Email: cbsilveira@fc.ul.pt

Abstract

The single species of Aepyceros, Aepyceros melampus (impala), is native to central and southern Africa, from Uganda to South Africa. It inhabits open woodlands, sandy bush country and acacia savannah. This study tested the morphological and geographical variation among specimens of impala and their possible relation with described subspecies. Nineteen skull and horn measurements were taken. A multivariate analysis was used and size and shape were explored. Facial coat patterns were also coded.
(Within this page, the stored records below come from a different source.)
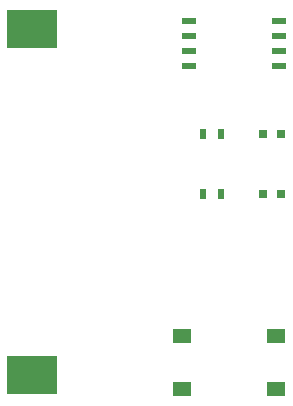
<source format=gtp>
G04 #@! TF.FileFunction,Paste,Top*
%FSLAX46Y46*%
G04 Gerber Fmt 4.6, Leading zero omitted, Abs format (unit mm)*
G04 Created by KiCad (PCBNEW 4.0.5) date 2017 January 01, Sunday 22:06:37*
%MOMM*%
%LPD*%
G01*
G04 APERTURE LIST*
%ADD10C,0.100000*%
%ADD11R,0.797560X0.797560*%
%ADD12R,0.500000X0.900000*%
%ADD13R,1.500000X1.300000*%
%ADD14R,1.143000X0.508000*%
%ADD15R,4.200000X3.200000*%
G04 APERTURE END LIST*
D10*
D11*
X154190700Y-96520000D03*
X155689300Y-96520000D03*
X154190700Y-101600000D03*
X155689300Y-101600000D03*
D12*
X150610000Y-96520000D03*
X149110000Y-96520000D03*
X150610000Y-101600000D03*
X149110000Y-101600000D03*
D13*
X147320000Y-118110000D03*
X155320000Y-118110000D03*
X147320000Y-113610000D03*
X155320000Y-113610000D03*
D14*
X155575000Y-86995000D03*
X155575000Y-88265000D03*
X155575000Y-89535000D03*
X155575000Y-90805000D03*
X147955000Y-90805000D03*
X147955000Y-89535000D03*
X147955000Y-88265000D03*
X147955000Y-86995000D03*
D15*
X134620000Y-87630000D03*
X134620000Y-116930000D03*
M02*

</source>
The results supported four out of five traditionally described subspecies: Aepyceros melampus petersi from Angola/Namibia, Aepyceros melampus melampus from South Africa, Aepyceros melampus suara from East Africa and Aepyceros melampus johnstoni from Zambia and Malawi. We consider Aepyceros melampus rendilis to be a synonym of suara. A revised synopsis is suggested, with comments on the geographical ranges of the subspecies. Skull dimensions also allowed us to estimate the geographical origin and subspecies of some individuals of unknown provenance. Coat patterns showed no clear relation with subspecies or geographic location, with the exception of A. m. petersi.